The Loch Ness Monster is a classic cryptid, and despite the most solid evidence being debunked as hoaxes (even one or two thanks to deathbed confessions) people still believe in it. And why not? The Coelacanth, missing from the fossil record for over 60 MILLION YEARS and long thought to be extinct, turns up in an east African fish market in the 1930s, and living specimens have been filmed in this century. Why did it disappear from the fossil record? It’s a heavily armored, primitive-looking fish, and would have left fossil remains behind. The answer, perhaps, is that it prefers to live in very deep water. Most of the places where fossils were found previously are on land that was once covered by oceans in the ancient, pre-mammalian dominance past.

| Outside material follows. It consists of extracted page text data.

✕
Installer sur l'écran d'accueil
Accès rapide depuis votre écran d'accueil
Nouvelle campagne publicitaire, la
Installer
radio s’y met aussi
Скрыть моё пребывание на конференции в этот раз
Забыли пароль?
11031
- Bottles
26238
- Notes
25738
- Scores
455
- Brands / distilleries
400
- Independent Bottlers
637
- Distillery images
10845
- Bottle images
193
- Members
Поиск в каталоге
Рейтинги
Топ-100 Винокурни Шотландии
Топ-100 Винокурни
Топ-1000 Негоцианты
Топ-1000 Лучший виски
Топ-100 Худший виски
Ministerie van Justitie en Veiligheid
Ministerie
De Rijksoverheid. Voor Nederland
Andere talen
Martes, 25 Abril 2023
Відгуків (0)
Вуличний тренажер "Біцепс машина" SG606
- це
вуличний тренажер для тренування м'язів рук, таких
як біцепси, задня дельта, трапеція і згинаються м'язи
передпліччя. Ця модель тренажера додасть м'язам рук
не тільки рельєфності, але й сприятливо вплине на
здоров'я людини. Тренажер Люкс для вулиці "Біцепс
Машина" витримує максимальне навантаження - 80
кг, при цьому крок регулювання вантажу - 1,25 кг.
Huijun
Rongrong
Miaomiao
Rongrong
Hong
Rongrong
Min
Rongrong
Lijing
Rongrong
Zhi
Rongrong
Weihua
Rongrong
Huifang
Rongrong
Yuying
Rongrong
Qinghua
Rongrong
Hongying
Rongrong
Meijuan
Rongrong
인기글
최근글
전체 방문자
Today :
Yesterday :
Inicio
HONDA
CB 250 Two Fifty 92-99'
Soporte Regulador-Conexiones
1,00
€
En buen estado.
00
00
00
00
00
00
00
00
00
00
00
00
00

As the continents we know today rose, moved, and took the shape we’re familiar with, Coelacanths stayed in deeper water. The millions of years of relative continental stability our world has enjoyed up to now meant that their remains from those many centuries are at the bottom of the ocean – a place notoriously difficult to dig through.

A living Coelacanth, with human diver for scale

So could Nessie exist? The skeptic in me says ‘probably not,’ but the romantic in me still holds out a little bit of hope. To paraphrase G’Kar from the TV series Babylon-5, I’m both encouraged and terrified that such things may exist.

The fact is, wherever there are humans, there are legends of a local monster. We love being scared, as long as the scares can be chased away by turning on the lights. Being scared of something unknown is a healthy, normal, danger response, and in most cases there is significant danger of bodily harm from such creatures. I don’t think I’d want to go camping in a remote forest rumored to harbor Sasquatches, but I might take a drive down Bray Road some dark night…

2 thoughts on “Cryptid-a-Go-Go

  1. Walworth county can be a weirdness vortex. Back 30 years or so ago when I was working with police a lot, and some of the Beast sightings were not long in the past, the Sheriff’s department got a call about a kangaroo seen in that area. The deputies thought the caller had probably been drinking, but were startled to encounter an actual loose kangaroo. The creature was rounded up and eventually traced back to a ‘private zoo’ south of the border in Illinois. Not long after that, there was a rash of ‘giant bird’ sightings, which turned out to be escapees from a new emu farming operation–.